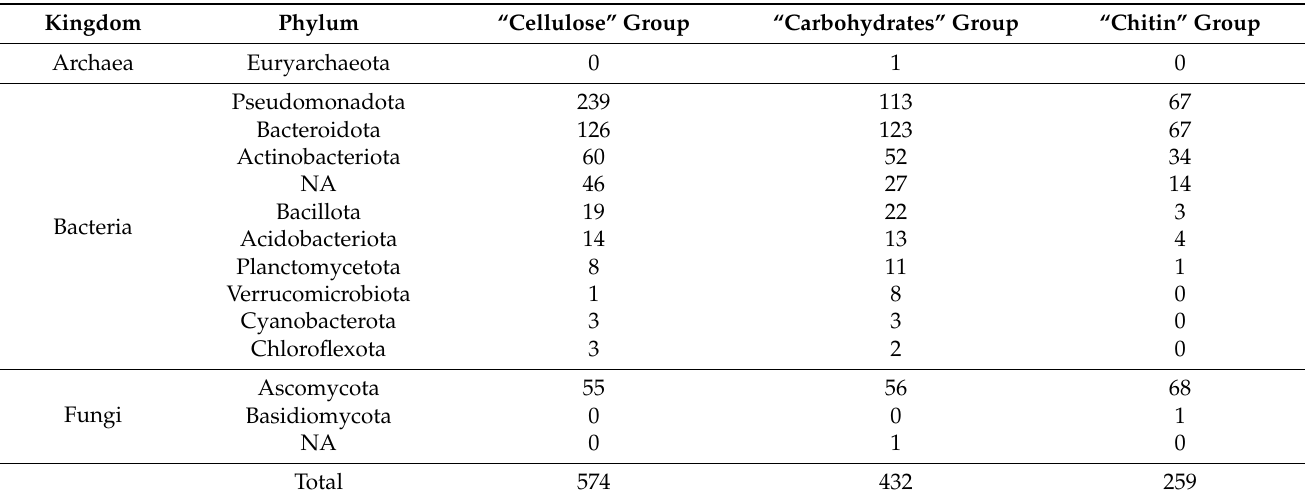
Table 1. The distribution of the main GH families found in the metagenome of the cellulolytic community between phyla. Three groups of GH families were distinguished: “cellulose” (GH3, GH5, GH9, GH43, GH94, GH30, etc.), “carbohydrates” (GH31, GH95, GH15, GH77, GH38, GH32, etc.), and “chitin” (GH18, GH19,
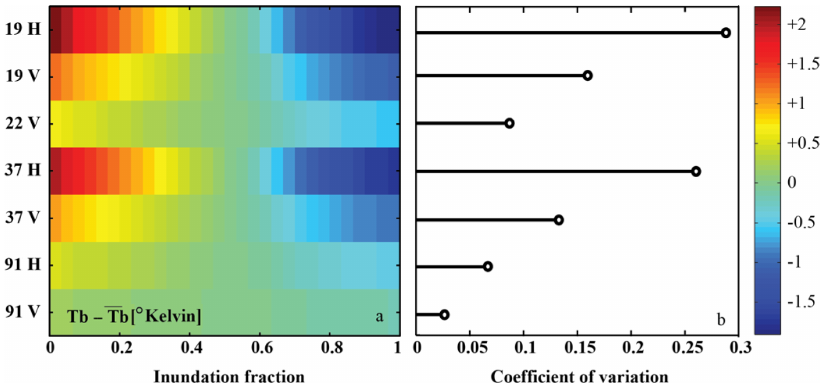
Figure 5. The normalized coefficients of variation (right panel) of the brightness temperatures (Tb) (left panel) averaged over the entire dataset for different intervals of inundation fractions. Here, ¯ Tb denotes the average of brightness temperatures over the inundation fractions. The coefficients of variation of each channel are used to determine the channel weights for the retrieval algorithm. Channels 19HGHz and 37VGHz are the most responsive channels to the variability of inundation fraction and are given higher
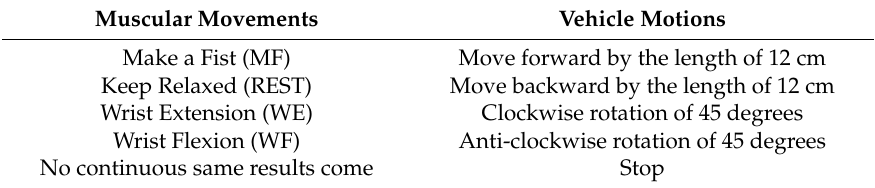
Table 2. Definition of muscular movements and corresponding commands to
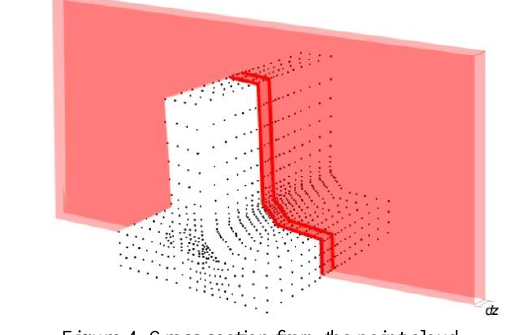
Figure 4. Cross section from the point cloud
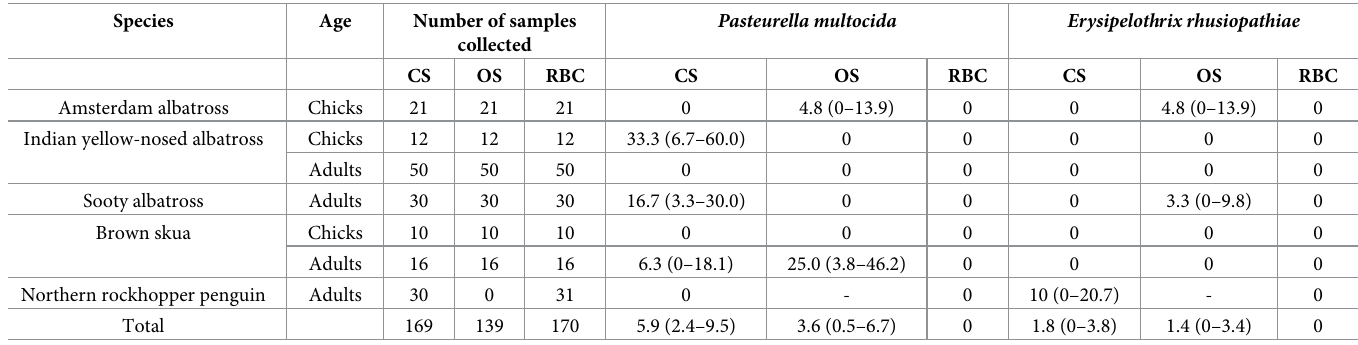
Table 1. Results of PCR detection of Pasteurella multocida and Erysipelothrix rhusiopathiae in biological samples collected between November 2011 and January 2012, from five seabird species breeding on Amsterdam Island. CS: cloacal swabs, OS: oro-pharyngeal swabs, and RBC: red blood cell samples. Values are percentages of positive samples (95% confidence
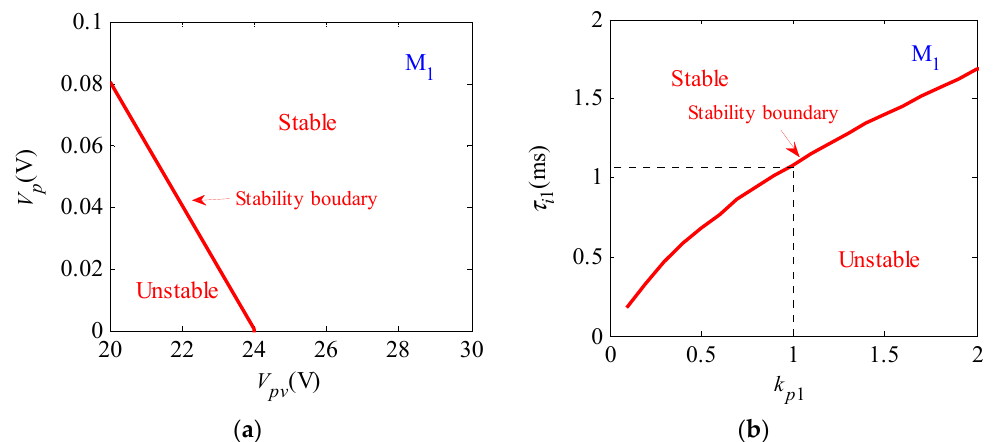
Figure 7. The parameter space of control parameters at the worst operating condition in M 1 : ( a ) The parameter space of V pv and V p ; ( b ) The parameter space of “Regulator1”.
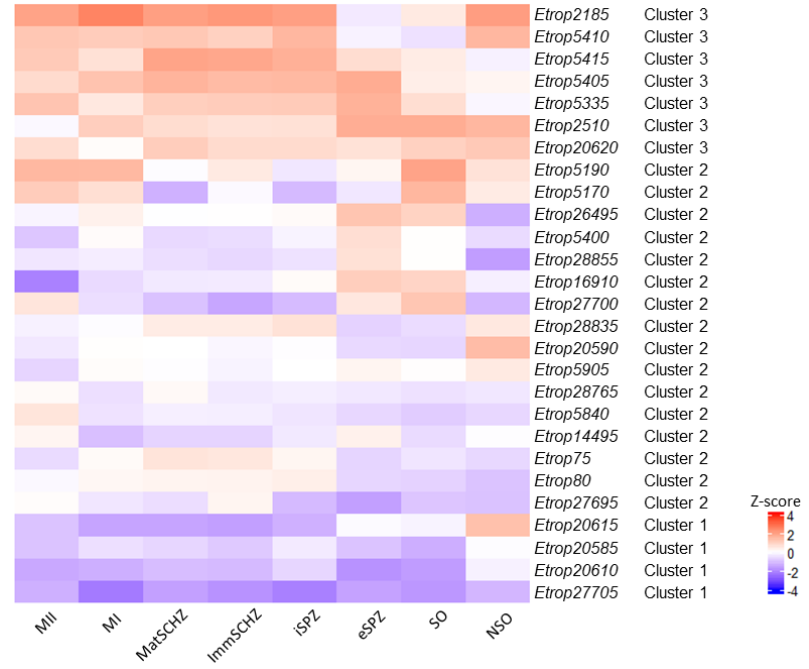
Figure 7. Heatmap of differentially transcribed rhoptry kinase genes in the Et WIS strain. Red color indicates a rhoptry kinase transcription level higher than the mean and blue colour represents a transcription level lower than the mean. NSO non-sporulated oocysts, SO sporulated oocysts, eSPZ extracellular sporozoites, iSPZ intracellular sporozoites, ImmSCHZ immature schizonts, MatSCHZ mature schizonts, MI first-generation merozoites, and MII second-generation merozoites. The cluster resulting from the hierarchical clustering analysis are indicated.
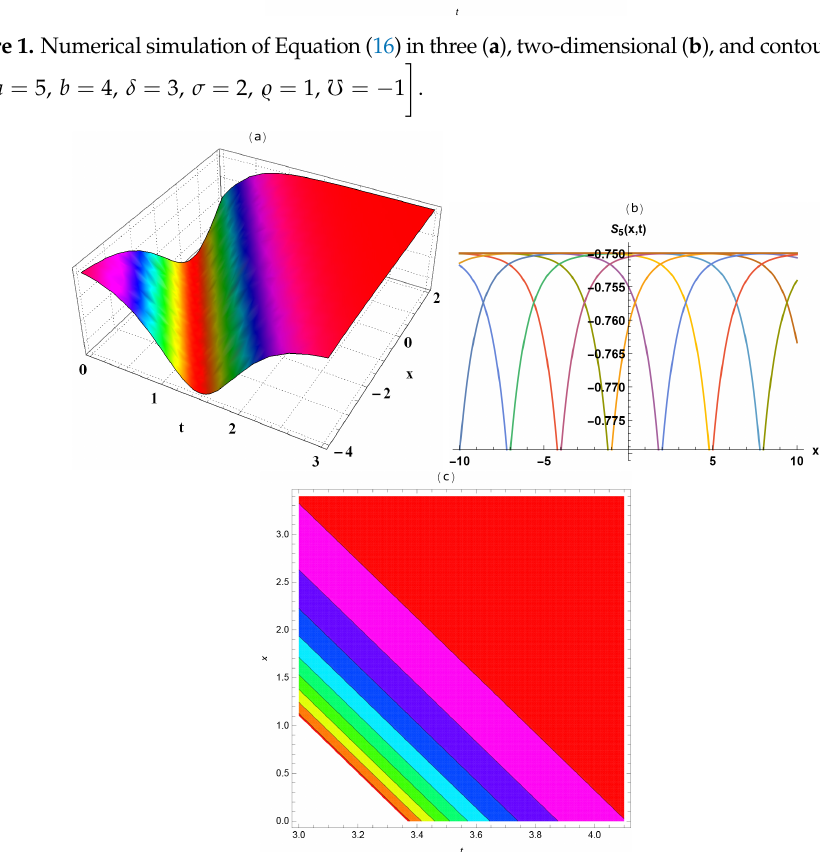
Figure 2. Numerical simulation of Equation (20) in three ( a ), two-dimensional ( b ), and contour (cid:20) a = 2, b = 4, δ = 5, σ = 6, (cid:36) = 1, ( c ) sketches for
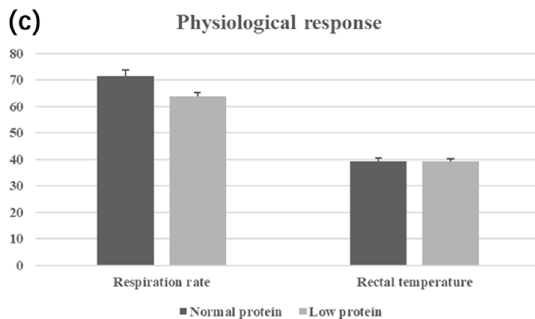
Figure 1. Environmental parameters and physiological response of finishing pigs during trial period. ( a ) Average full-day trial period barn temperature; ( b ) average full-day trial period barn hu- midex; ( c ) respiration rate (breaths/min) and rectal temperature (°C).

···

What is required → In the entries above, find the line containing "Table 1. Results" and the line containing "Figure 2. Numerical", then copy both and every line between them exactly, without any picture.

Solution for this problem →
Table 1. Results of PCR detection of Pasteurella multocida and Erysipelothrix rhusiopathiae in biological samples collected between November 2011 and January 2012, from five seabird species breeding on Amsterdam Island. CS: cloacal swabs, OS: oro-pharyngeal swabs, and RBC: red blood cell samples. Values are percentages of positive samples (95% confidence
Figure 7. The parameter space of control parameters at the worst operating condition in M 1 : ( a ) The parameter space of V pv and V p ; ( b ) The parameter space of “Regulator1”.
Figure 7. Heatmap of differentially transcribed rhoptry kinase genes in the Et WIS strain. Red color indicates a rhoptry kinase transcription level higher than the mean and blue colour represents a transcription level lower than the mean. NSO non-sporulated oocysts, SO sporulated oocysts, eSPZ extracellular sporozoites, iSPZ intracellular sporozoites, ImmSCHZ immature schizonts, MatSCHZ mature schizonts, MI first-generation merozoites, and MII second-generation merozoites. The cluster resulting from the hierarchical clustering analysis are indicated.
Figure 2. Numerical simulation of Equation (20) in three ( a ), two-dimensional ( b ), and contour (cid:20) a = 2, b = 4, δ = 5, σ = 6, (cid:36) = 1, ( c ) sketches for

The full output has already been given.